Judy Wasylycia-Leis NDP Winnipeg North Centre, MB

Mr. Speaker, I appreciate the question from my colleague. This is an important issue for Canadians because we know that if there are surplus revenues today, it is as a result of Canadians paying for those revenues over the last number of years because of Liberal cutbacks and mismanagement of public dollars.

If we look at the last 10 years in terms of unaccounted for surpluses, the government was out by $80 billion. Where did that money come from? It clearly came from a decade of cuts beginning with the former minister of finance hacking and slashing our health, education and social programs back in 1995-96. Let us not forget that the government, and that particular member of Parliament, was the architect of the dismantling of our social programs. It took over $6 billion out of our health and education transfer system in one fell swoop, the biggest bite out of social programs in the history of this country.

Canadians have paid for that over the last decade and we continue to pay for it today.
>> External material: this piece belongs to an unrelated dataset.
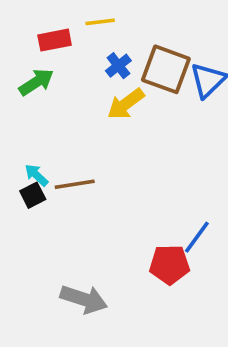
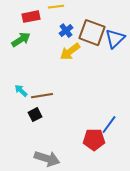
black square: (33, 195) -> (35, 115), moved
Canadians feel despair, disappointment and anger at a government that has not been honest and forthright about its spending priorities, about its surpluses, and about who actually took the hit in order for a government to be in this surplus position today. What is called for is complete honesty on the part of the government about its surpluses so that Canadians can make real choices and so that we as parliamentarians can play our proper role in terms of scrutiny and accountability.